A society in a permanent state of emergency
Ultimately, the term FOBO (Fear of Obsolescence) provides a more accurate diagnosis of current Chinese conditions than any purely technology-centric explanation. What appears from the outside to be an enthusiastic mass movement toward new digital tools, on closer inspection reveals itself as an expression of a deeper societal condition in which competition, selection, and the constant fear of becoming obsolete have become the everyday reality. In this context, artificial intelligence does not primarily appear as a liberating tool that saves arduous work, but rather as an additional front in a competition that was already considered exhausting before its arrival.
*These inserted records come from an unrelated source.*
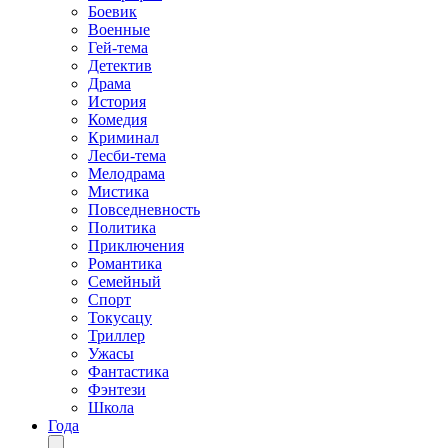
Боевик
Военные
Гей-тема
Детектив
Драма
История
Комедия
Криминал
Лесби-тема
Мелодрама
Мистика
Повседневность
Политика
Приключения
Романтика
Семейный
Спорт
Токусацу
Триллер
Ужасы
Фантастика
Фэнтези
Школа
Года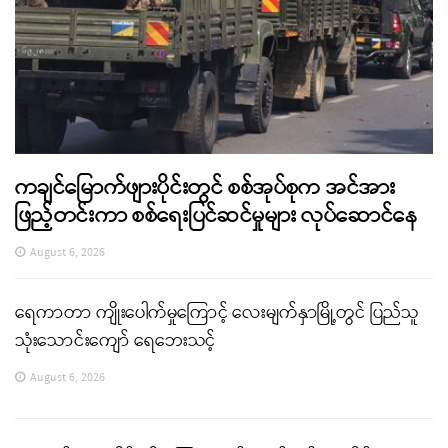
ကချင်မြောက်ဖျားပိုင်းတွင် စစ်အုပ်စုက အင်အား
ဖြည့်တင်းကာ စစ်ရေးပြင်ဆင်မှုများ လုပ်ဆောင်နေ
August 6, 2026
ရေကာတာ ကျိုးပေါက်မှုကြောင့် လေးမျက်နှာမြို့တွင် ပြည်သူ
သုံးသောင်းကျော် ရေဘေးသင့်
August 6, 2026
The state's promotion of this development, combined with the simultaneous security warnings and the first labor law restrictions imposed by Chinese courts, demonstrates that even the political leadership itself is torn between the desire for technological leadership and the fear of uncontrollable social consequences. For observers outside China, the real lesson of this phenomenon lies less in the technology itself than in the realization that the speed and form of a country's AI adoption are deeply rooted in its cultural and institutional structures. And that a society which encouraged its members to engage in permanent self-optimization even before the age of artificial intelligence recognizes the threat in this new technology before it recognizes its benefits.